(Dataset items)
++++++++

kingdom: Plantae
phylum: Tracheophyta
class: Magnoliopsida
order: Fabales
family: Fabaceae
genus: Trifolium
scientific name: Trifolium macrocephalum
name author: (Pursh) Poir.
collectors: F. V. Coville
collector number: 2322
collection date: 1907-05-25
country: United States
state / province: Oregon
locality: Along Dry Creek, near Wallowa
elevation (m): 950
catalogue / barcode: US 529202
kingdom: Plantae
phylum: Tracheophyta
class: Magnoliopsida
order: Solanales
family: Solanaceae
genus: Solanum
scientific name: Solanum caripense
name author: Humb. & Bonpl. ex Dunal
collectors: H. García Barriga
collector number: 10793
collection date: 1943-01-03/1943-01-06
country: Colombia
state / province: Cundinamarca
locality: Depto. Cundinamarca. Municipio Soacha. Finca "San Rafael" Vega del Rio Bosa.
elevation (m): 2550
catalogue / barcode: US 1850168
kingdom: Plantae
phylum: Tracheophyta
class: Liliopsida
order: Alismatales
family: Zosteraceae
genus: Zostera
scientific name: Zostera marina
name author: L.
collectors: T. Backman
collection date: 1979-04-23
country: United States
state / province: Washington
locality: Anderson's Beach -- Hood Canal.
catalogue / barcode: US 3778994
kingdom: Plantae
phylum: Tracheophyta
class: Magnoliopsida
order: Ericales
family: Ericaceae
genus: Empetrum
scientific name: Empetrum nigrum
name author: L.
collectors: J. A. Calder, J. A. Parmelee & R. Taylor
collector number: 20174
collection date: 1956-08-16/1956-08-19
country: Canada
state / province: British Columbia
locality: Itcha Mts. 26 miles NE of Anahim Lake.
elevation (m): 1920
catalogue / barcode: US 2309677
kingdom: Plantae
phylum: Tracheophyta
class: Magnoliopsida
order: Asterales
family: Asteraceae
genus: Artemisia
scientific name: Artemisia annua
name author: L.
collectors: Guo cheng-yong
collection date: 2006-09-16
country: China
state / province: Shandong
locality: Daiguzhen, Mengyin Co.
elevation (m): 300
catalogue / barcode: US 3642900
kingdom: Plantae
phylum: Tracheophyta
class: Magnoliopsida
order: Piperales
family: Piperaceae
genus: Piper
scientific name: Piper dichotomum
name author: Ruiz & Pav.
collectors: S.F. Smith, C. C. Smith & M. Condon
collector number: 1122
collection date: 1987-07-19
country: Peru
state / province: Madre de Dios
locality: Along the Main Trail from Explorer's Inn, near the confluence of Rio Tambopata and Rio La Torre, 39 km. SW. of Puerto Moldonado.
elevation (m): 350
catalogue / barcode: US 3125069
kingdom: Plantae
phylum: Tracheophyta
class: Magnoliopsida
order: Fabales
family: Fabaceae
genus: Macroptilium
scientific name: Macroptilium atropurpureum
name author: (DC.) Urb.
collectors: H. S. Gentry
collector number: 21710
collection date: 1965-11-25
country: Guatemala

++++++++

* **SHORT TASK**: Copy the listing word for word. Begin at the line that has "scientific name: Macroptilium atropurpureum" and stop after the final line.

* **TASK RESULT**:
scientific name: Macroptilium atropurpureum
name author: (DC.) Urb.
collectors: H. S. Gentry
collector number: 21710
collection date: 1965-11-25
country: Guatemala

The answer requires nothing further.